Repeat every record exactly, but keep images out of the copy.

▶ Structure-from-motion data

Segment Open

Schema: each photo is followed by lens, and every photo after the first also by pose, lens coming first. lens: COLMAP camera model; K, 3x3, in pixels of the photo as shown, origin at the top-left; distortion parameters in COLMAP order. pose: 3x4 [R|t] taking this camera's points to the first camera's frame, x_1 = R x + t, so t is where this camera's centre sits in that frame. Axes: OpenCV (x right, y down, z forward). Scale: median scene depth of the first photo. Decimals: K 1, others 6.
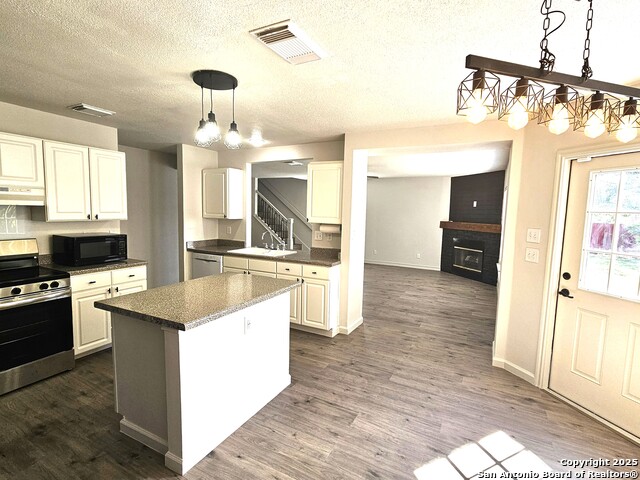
lens RADIAL K [[321.7, 0, 322.4], [0, 321.7, 238.2], [0, 0, 1]] dist [-0.003816, 0.001574]
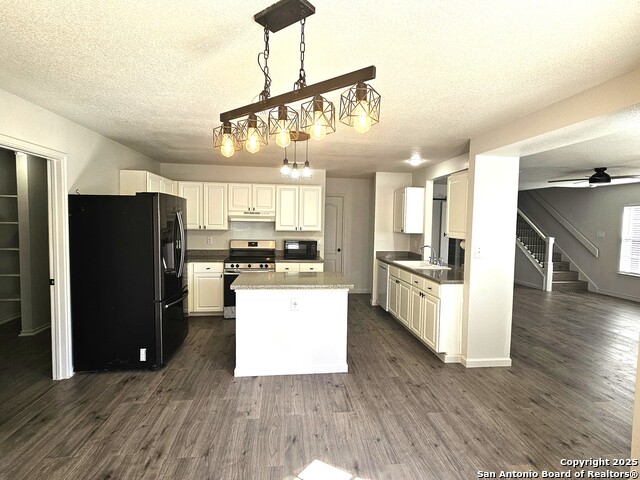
lens RADIAL K [[321.7, 0, 322.4], [0, 321.7, 238.2], [0, 0, 1]] dist [-0.003816, 0.001574]
pose [[0.568013, 0.031262, -0.822425, 0.633463], [-0.078387, 0.996791, -0.016248, -0.002505], [0.819278, 0.073696, 0.568641, 0.186180]]
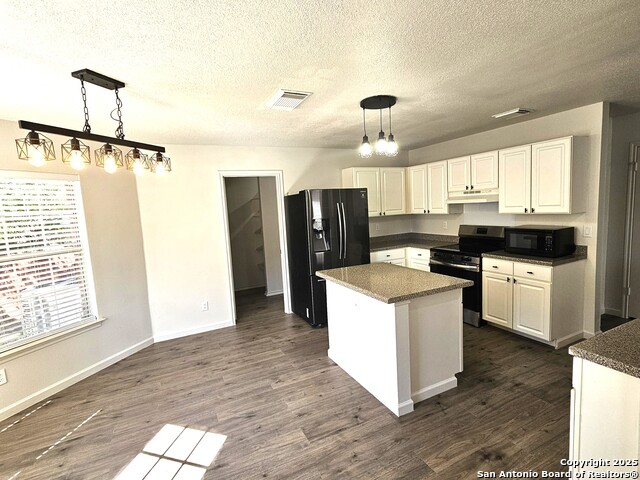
lens RADIAL K [[321.7, 0, 322.4], [0, 321.7, 238.2], [0, 0, 1]] dist [-0.003816, 0.001574]
pose [[-0.591152, 0.090069, -0.801515, 0.520551], [-0.032311, 0.990303, 0.135114, -0.092407], [0.805913, 0.105771, -0.582510, 1.029259]]
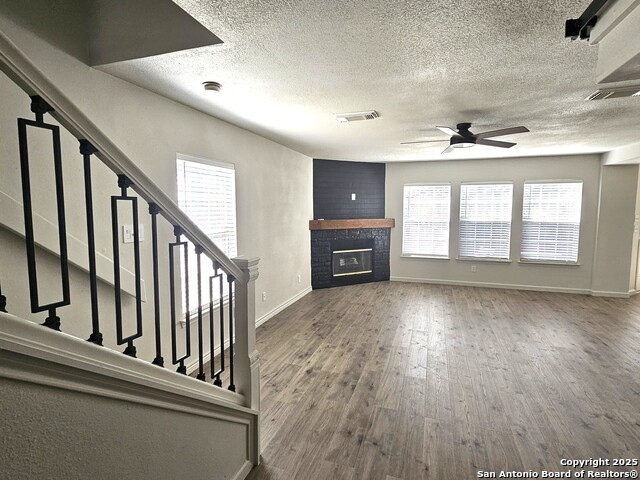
lens RADIAL K [[321.7, 0, 322.4], [0, 321.7, 238.2], [0, 0, 1]] dist [-0.003816, 0.001574]
pose [[-0.137756, -0.117117, 0.983518, -0.812592], [0.087841, 0.987627, 0.129910, -0.254054], [-0.986563, 0.104289, -0.125764, 2.578757]]
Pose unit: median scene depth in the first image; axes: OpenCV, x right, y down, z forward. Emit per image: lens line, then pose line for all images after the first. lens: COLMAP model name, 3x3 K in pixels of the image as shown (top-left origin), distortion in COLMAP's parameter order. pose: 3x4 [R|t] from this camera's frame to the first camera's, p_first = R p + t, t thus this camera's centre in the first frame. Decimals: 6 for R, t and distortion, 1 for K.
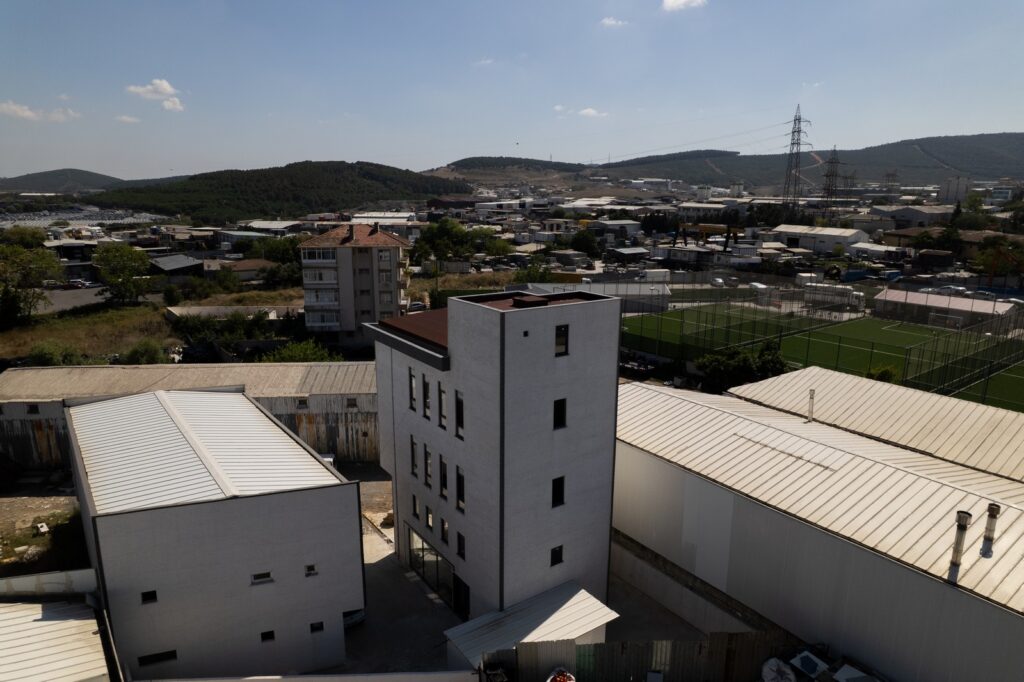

Segment Closed

▶ Reply to the exercise
Schema: each photo is followed by lens, and every photo after the first also by pose, lens coming first. lens: COLMAP camera model; K, 3x3, in pixels of the photo as shown, origin at the top-left; distortion parameters in COLMAP order. pose: 3x4 [R|t] taking this camera's points to the first camera's frame, x_1 = R x + t, so t is where this camera's centre sits in that frame. Axes: OpenCV (x right, y down, z forward). Scale: median scene depth of the first photo. Decimals: K 1, others 6.
lens RADIAL K [[321.7, 0, 322.4], [0, 321.7, 238.2], [0, 0, 1]] dist [-0.003816, 0.001574]
lens RADIAL K [[321.7, 0, 322.4], [0, 321.7, 238.2], [0, 0, 1]] dist [-0.003816, 0.001574]
pose [[0.568013, 0.031262, -0.822425, 0.633463], [-0.078387, 0.996791, -0.016248, -0.002505], [0.819278, 0.073696, 0.568641, 0.186180]]
lens RADIAL K [[321.7, 0, 322.4], [0, 321.7, 238.2], [0, 0, 1]] dist [-0.003816, 0.001574]
pose [[-0.591152, 0.090069, -0.801515, 0.520551], [-0.032311, 0.990303, 0.135114, -0.092407], [0.805913, 0.105771, -0.582510, 1.029259]]
lens RADIAL K [[321.7, 0, 322.4], [0, 321.7, 238.2], [0, 0, 1]] dist [-0.003816, 0.001574]
pose [[-0.137756, -0.117117, 0.983518, -0.812592], [0.087841, 0.987627, 0.129910, -0.254054], [-0.986563, 0.104289, -0.125764, 2.578757]]
Pose unit: median scene depth in the first image; axes: OpenCV, x right, y down, z forward. Emit per image: lens line, then pose line for all images after the first. lens: COLMAP model name, 3x3 K in pixels of the image as shown (top-left origin), distortion in COLMAP's parameter order. pose: 3x4 [R|t] from this camera's frame to the first camera's, p_first = R p + t, t thus this camera's centre in the first frame. Decimals: 6 for R, t and distortion, 1 for K.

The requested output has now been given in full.